Илья взял рюкзак. На пороге его остановил голос Максима — он как раз вернулся с прогулки с группой: «Папа, а ты сегодня придёшь на утренник?» Он присел, посмотрел сыну в лицо: «Приду. Всегда приду». Он понимал цену слова «всегда», но сейчас иначе нельзя было.
Он поехал в свою студию. Вечером прислал Наташе адрес нотариуса и ссылку на статью о регистрации «по месту пребывания» — без комментариев, без подколов. Она ответила смайлом и «посмотрю завтра». На следующий день она ничего не отправила. Через два дня написала: «Мама нашла комнату, но пока дороговато. Может, я перееду к тебе на время?» Он представил их вдвоём в той студии — тесно, но тихо. «Приходи, — набрал. — Но с условием: у нас нет производства, и ключ от ноута — только мой». Потом стер вторую часть. Отправил просто: «Приходи».
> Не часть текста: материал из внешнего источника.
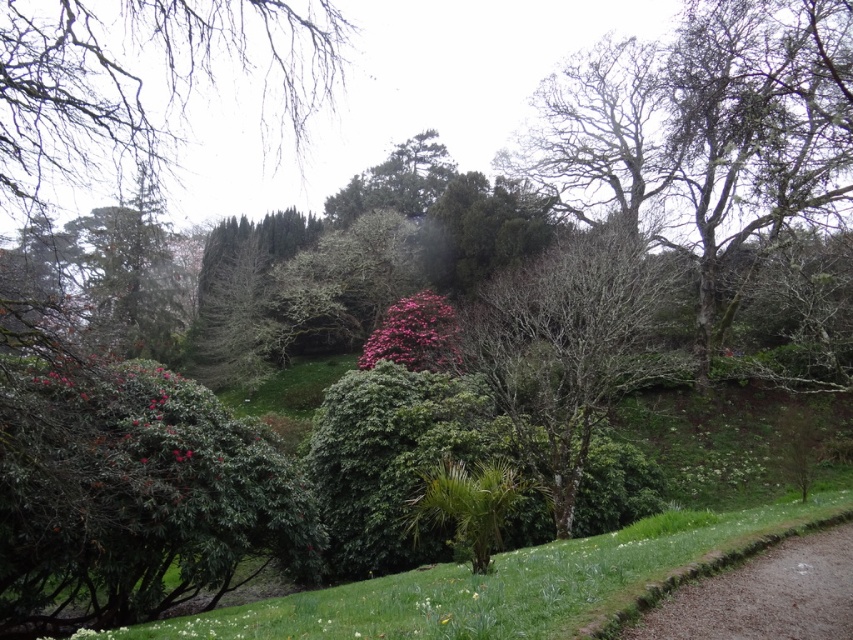
Can you confirm if bare bark tree at center is smaller than brown gravel path at lower right?

Incorrect, bare bark tree at center is not smaller in size than brown gravel path at lower right.

Measure the distance between bare bark tree at center and camera.

bare bark tree at center is 41.97 feet from camera.

Identify the location of bare bark tree at center. The width and height of the screenshot is (853, 640). (572, 346).

Which of these two, bare branches at upper left or pink matte flower at center, stands shorter?

pink matte flower at center is shorter.

Who is more forward, (224, 1) or (380, 353)?

Point (224, 1) is more forward.

The image size is (853, 640). Find the location of `bare branches at upper left`. bare branches at upper left is located at coordinates (149, 81).

Is bare bark tree at center thinner than pink matte flower at center?

Incorrect, bare bark tree at center's width is not less than pink matte flower at center's.

Can you confirm if bare bark tree at center is smaller than pink matte flower at center?

Incorrect, bare bark tree at center is not smaller in size than pink matte flower at center.

Who is more forward, (569, 273) or (403, 349)?

Point (569, 273) is in front.

You are a GUI agent. You are given a task and a screenshot of the screen. Output one action in this format:
    pyautogui.click(x=<x>, y=<y>)
    Task: Click on the bare bark tree at center
    Image resolution: width=853 pixels, height=640 pixels.
    Given the screenshot: What is the action you would take?
    pyautogui.click(x=572, y=346)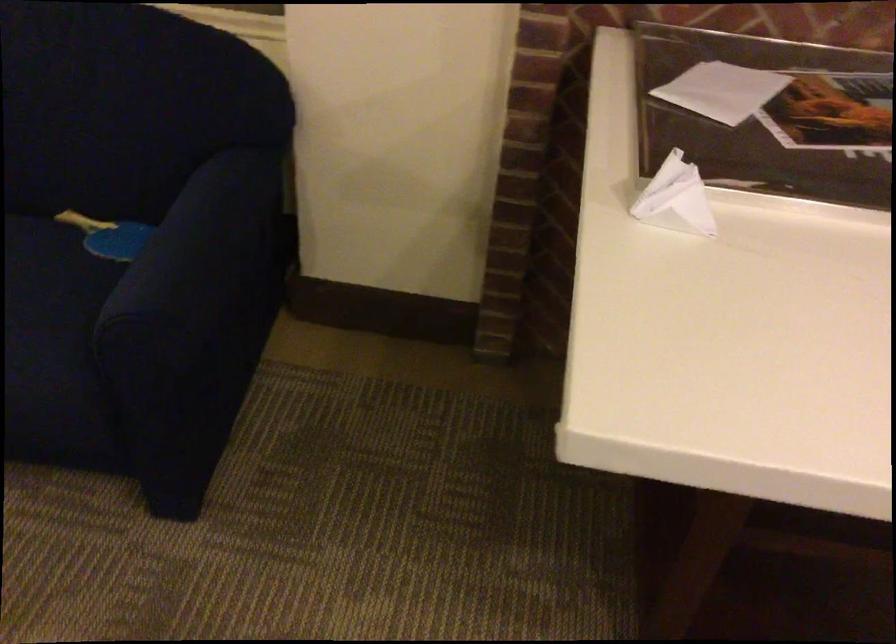
Describe the element at coordinates (62, 279) in the screenshot. This screenshot has height=644, width=896. I see `the blue sofa sitting surface` at that location.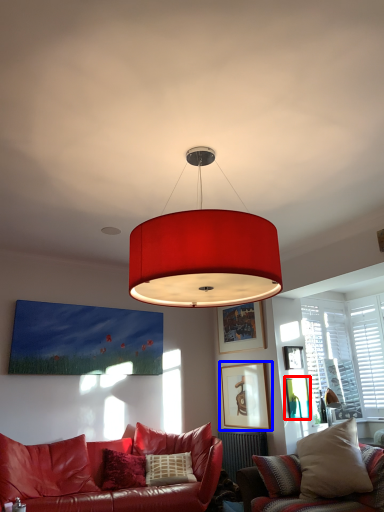
Question: Which of the following is the farthest to the observer, picture frame (highlighted by a red box) or picture frame (highlighted by a blue box)?

Choices:
 (A) picture frame
 (B) picture frame

Answer: (B)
Через неделю Лариса не съехала. Она нашла «вариант» и торговалась по цене, ссылалась на здоровье и жалость арендодателя. Стас таскал коробки туда-сюда, словно показывая всем, что процесс идёт. УК прислала второе предупреждение. В садике тем временем объявили сбор на подарки воспитателям; Лариса спорила про суммы. Максим спел на утреннике не громче других и не тише — просто в своей тональности. Илья стоял в зале и думал, что, возможно, вся его жизнь теперь будет в этой тональности: не крик, не шёпот, а ровная линия через шум.
Наташа иногда ночевала в студии, иногда — дома. Она пыталась быть одновременно в двух местах, как луч фонарика на двух стенах. Илья не осуждал — он видел, как она учится жить между. В один из таких вечеров, уже в июне, они сидели у окна — в квартире-студии не было занавесок, город входил в комнату, не спрашивая. Наташа положила голову ему на плечо. «Я боюсь сделать больно, — сказала она почти неслышно. — Кому-то». «Уже больно всем», — хотел он ответить, но промолчал. Он знал, что часть пути — молчание, чтобы не навесить слов, которые потом не снимешь.
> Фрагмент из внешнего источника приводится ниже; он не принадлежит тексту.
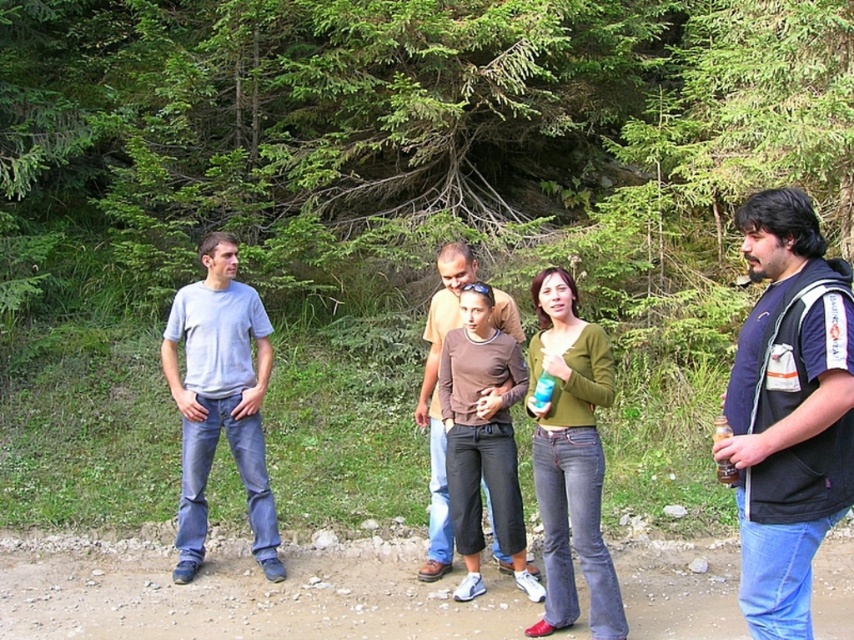
Is light gray t-shirt at left below green matte sweater at center?

Incorrect, light gray t-shirt at left is not positioned below green matte sweater at center.

Does point (185, 528) lie behind point (554, 404)?

That is True.

I want to click on light gray t-shirt at left, so click(x=220, y=400).

Is point (834, 273) farther from camera compared to point (578, 384)?

No, (834, 273) is in front of (578, 384).

Between point (763, 323) and point (568, 328), which one is positioned behind?

Point (568, 328)

At what (x,y) coordinates should I click in order to perform the action: click on dark blue fleece jacket at right. Please return your answer as a coordinate pair (x, y). The width and height of the screenshot is (854, 640). Looking at the image, I should click on (788, 410).

Is point (232, 378) farther from camera compared to point (714, 422)?

No, it is not.

Describe the element at coordinates (220, 400) in the screenshot. The image size is (854, 640). I see `light gray t-shirt at left` at that location.

Image resolution: width=854 pixels, height=640 pixels. What are the coordinates of `light gray t-shirt at left` in the screenshot? It's located at (220, 400).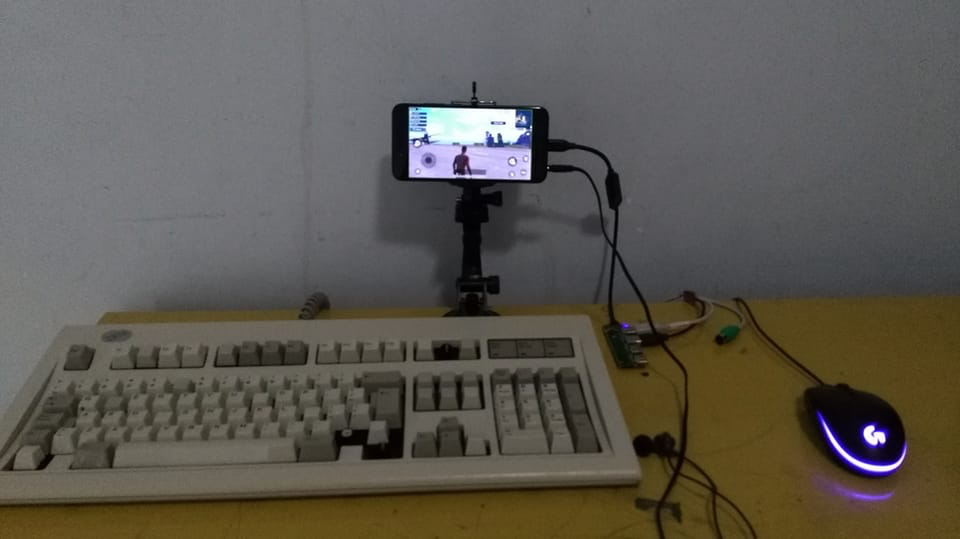
The height and width of the screenshot is (539, 960). Identify the location of keyboard wire. (315, 297).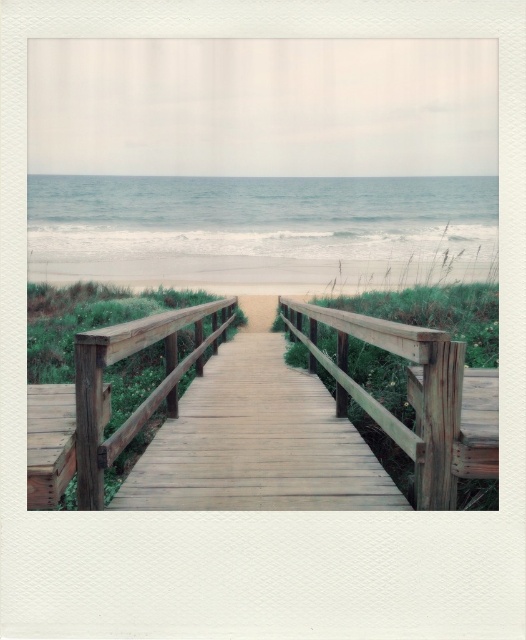
Consider the image. You are a maintenance worker inspecting the boardwalk. You notice the wooden bridge at center and the wooden rail at center. Which object is located below the other?

The wooden bridge at center is positioned under the wooden rail at center, so the wooden bridge at center is below the wooden rail at center.

You are standing on the wooden boardwalk and want to walk to the beige sandy beach at center. Which direction should you go relative to the wooden bridge at center?

You should walk to the left of the wooden bridge at center to reach the beige sandy beach at center since the wooden bridge at center is to the right of the beige sandy beach at center.

You are a tourist standing on the wooden boardwalk and want to walk to the beige sandy beach at center. Which direction should you move relative to the wooden rail at center?

You should move away from the wooden rail at center towards the beige sandy beach at center since the wooden rail at center is in front of the beige sandy beach at center, meaning the beach is behind the rail from your perspective.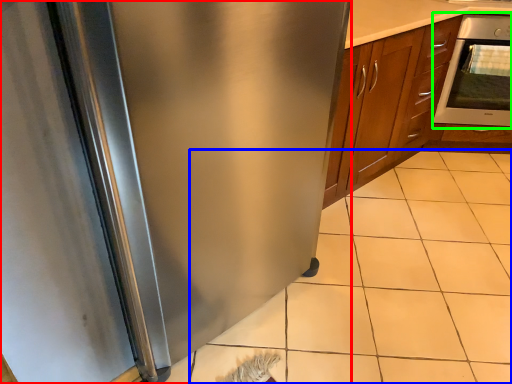
Question: Which is farther away from refrigerator (highlighted by a red box)? tile (highlighted by a blue box) or oven (highlighted by a green box)?

Choices:
 (A) tile
 (B) oven

Answer: (B)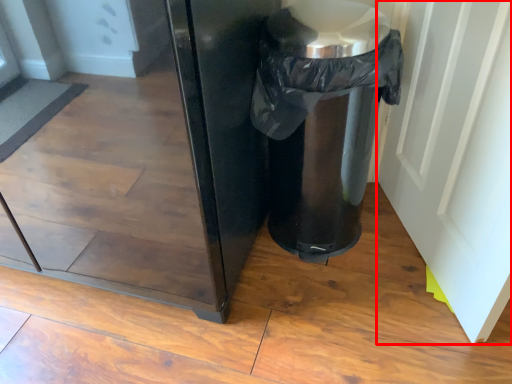
Question: From the image's perspective, what is the correct spatial positioning of screen door (annotated by the red box) in reference to waste container?

Choices:
 (A) above
 (B) below

Answer: (B)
Лето обещало быть длинным. Лариса продолжала собирать коробки и говорить «скоро». УК грозила штрафом. Илья платил ипотеку. Стас искал киоск у другого подъезда. Галина Петровна носила новости по лестнице, как вёдра. Дима иногда присылал мемы — не смешные, но дружеские. Людмила Игоревна записала детям финальное видео — и на последнем кадре Максим махал в камеру так, будто знает, что папа это посмотрит вечером один.
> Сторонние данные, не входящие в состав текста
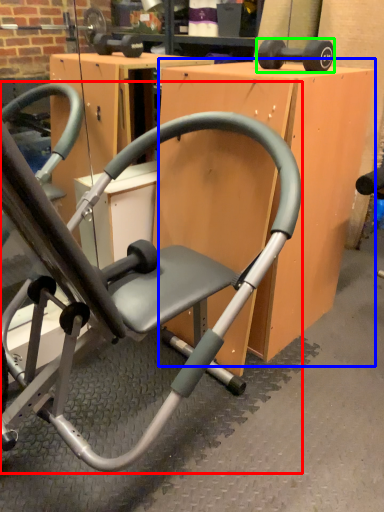
Question: Which object is positioned closest to chair (highlighted by a red box)? Select from table (highlighted by a blue box) and dumbbell (highlighted by a green box).

Choices:
 (A) table
 (B) dumbbell

Answer: (A)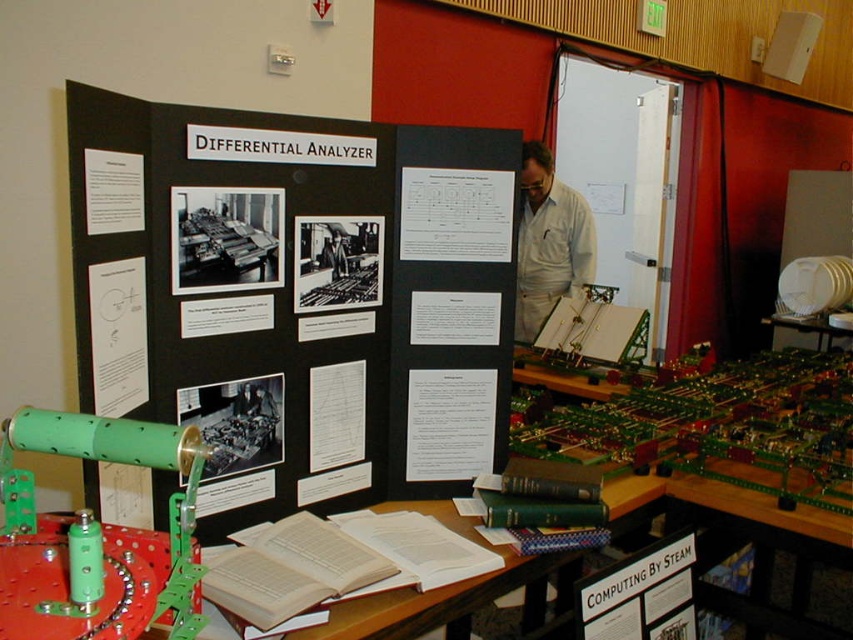
You are organizing an exhibition and need to place a new label next to the white paper at upper left and the light brown leather jacket at center. If the label for the white paper requires 20 cm of space, will it fit next to the jacket without overlapping?

The white paper at upper left is narrower than the light brown leather jacket at center. Since the label requires 20 cm, and the white paper is narrower, there should be enough space to place the label next to the jacket without overlapping.

You are standing in front of the display about the differential analyzer. You see a white paper at upper left and a light brown leather jacket at center. Which object is nearer to you?

The white paper at upper left is closer to the viewer than the light brown leather jacket at center.

You are an event organizer checking the display setup. You need to ensure that the green matte cylinder at center and the black paperboard at center are visible to visitors standing at the back of the room. Considering their sizes, which object might require positioning closer to the front for better visibility?

The black paperboard at center is smaller in size compared to the green matte cylinder at center. Since the black paperboard at center is smaller, it might need to be positioned closer to the front to ensure visitors can see it clearly from the back.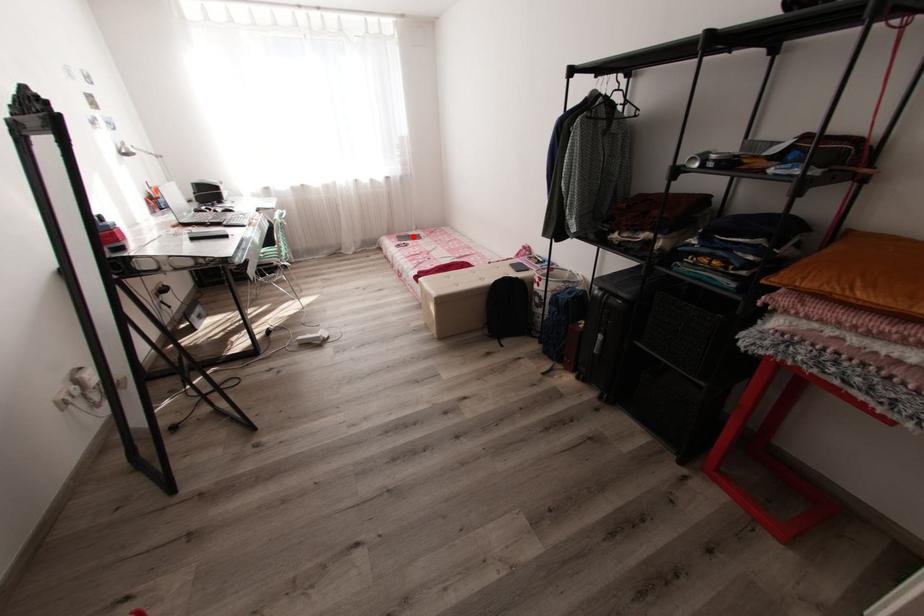
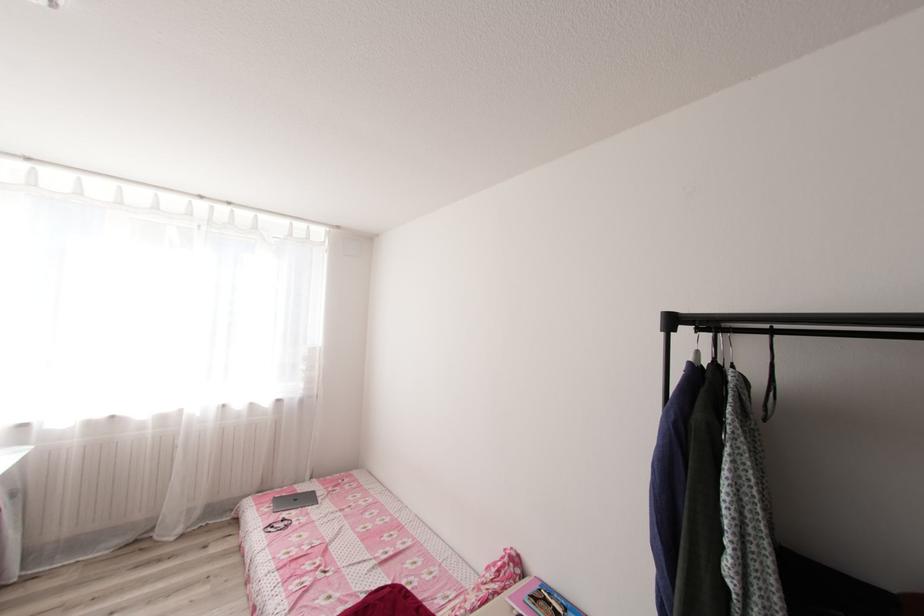
Locate, in the second image, the point that corresponds to the highlighted location in the first image.

(300, 499)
Финала как такового не случилось. Случилось перемирие на коротком участке: Наташа переехала к Илье на две недели «подумать», Лариса «нашла комнату» и «вела переговоры», Илья перестал ходить в бассейн, чтобы закрыть лишние траты, и купил у соседей воздухоочиститель за полцены — просто чтобы в комнате, где они втроём иногда сидели, можно было дышать без спор.
Конфликт не закончился. Он расселся по полкам — как банки с вареньем на дачной кухне: годами могут стоять. Илья понимал, что однажды кто-то снова откроет железную коробку «важные бумаги» и достанет оттуда его лист «Правила дома» — помятый, но читаемый. Может быть, Наташа. Может быть, он сам. Может — Максим, когда вырастет и спросит: «А что было тогда?».
Пока же было так: двое взрослых пытаются научиться ставить границы, третий взрослый учится отпускать, ребёнок учится не бояться, что любовь исчезнет, если люди живут на разных адресах. И где-то в этой арифметике продолжала светиться та самая лампочка на проводе из их июньской квартиры — тусклее, чем раньше, но ещё теплее, чем туман теста по утрам. И было ощущение, что жизнь не умеет закрываться на щелчок. Она оставляет щели. Чтобы кто-то, возможно, однажды сказал правильно — и нашёлся воздух.